Use the points (1,3) and (2,1) to find the equation of an example line. The first number in the pair is the x coordinate the second number in the pair is the y coordinate. Insert both points of the line in the slope formula(m=(y2-y1)/(x2-x1)). Either y-coordinate can be y1 and y2, as long as the x-coordinates for the second part of the equation correspond. For example if y2 equals 3, then x2 must equal 1 in this example.

Insert the formula into a calculator (you can also solve the problem manually if you prefer). Subtract y1 from y2 (in our problem, solve 3 minus 1). Subtract x1 from x2 (In our problem, solve 1 minus 2). In this problem the solution is 2 divided by -1. When you divide the quantity in this problem you are left with -2. So the slope of the line equals -2.

Use the slope to find the y-intercept of a line. The y-intercept is represented by the letter b in the equation of a line. Solve for b using the equation y=mx+b. To find b, substitute the slope you found in the previous step (-2) for m. Then substitute one of the points on the line for y and x in the problem. We'll use the point (2,1). Now your problem is 1=-2x2+b.

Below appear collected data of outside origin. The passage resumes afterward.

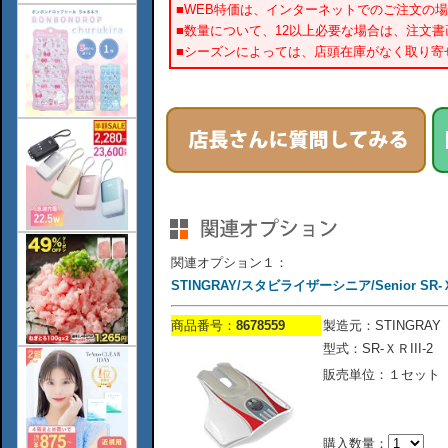
■WEB特価は、インターネットでのご注文の
■数量について、12以上必要な場合は、注文
■シーズンによっては、店頭在庫がなく取り寄
関連オプション１：
STINGRAY/スタビライザーシニア/Senior SR-
商品番号：
8678559
製造元：STINGRAY
型式：SR-ＸＲIII-2
販売単位：１セット
購入数量：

Multiply -2 and 2, which equals -4. Now your problem is 1=-4+b.

Add -4 to both sides of the problem to get b alone. 1+-4 equals -3. So you're left with b=-3.

Substitute your solutions for m and b into the slope intercept equation (y=mx+b). This gives you y equals 2 multipled by x +-3. Now you can substitute any x point on the line and get the y intercept that corresponds to it.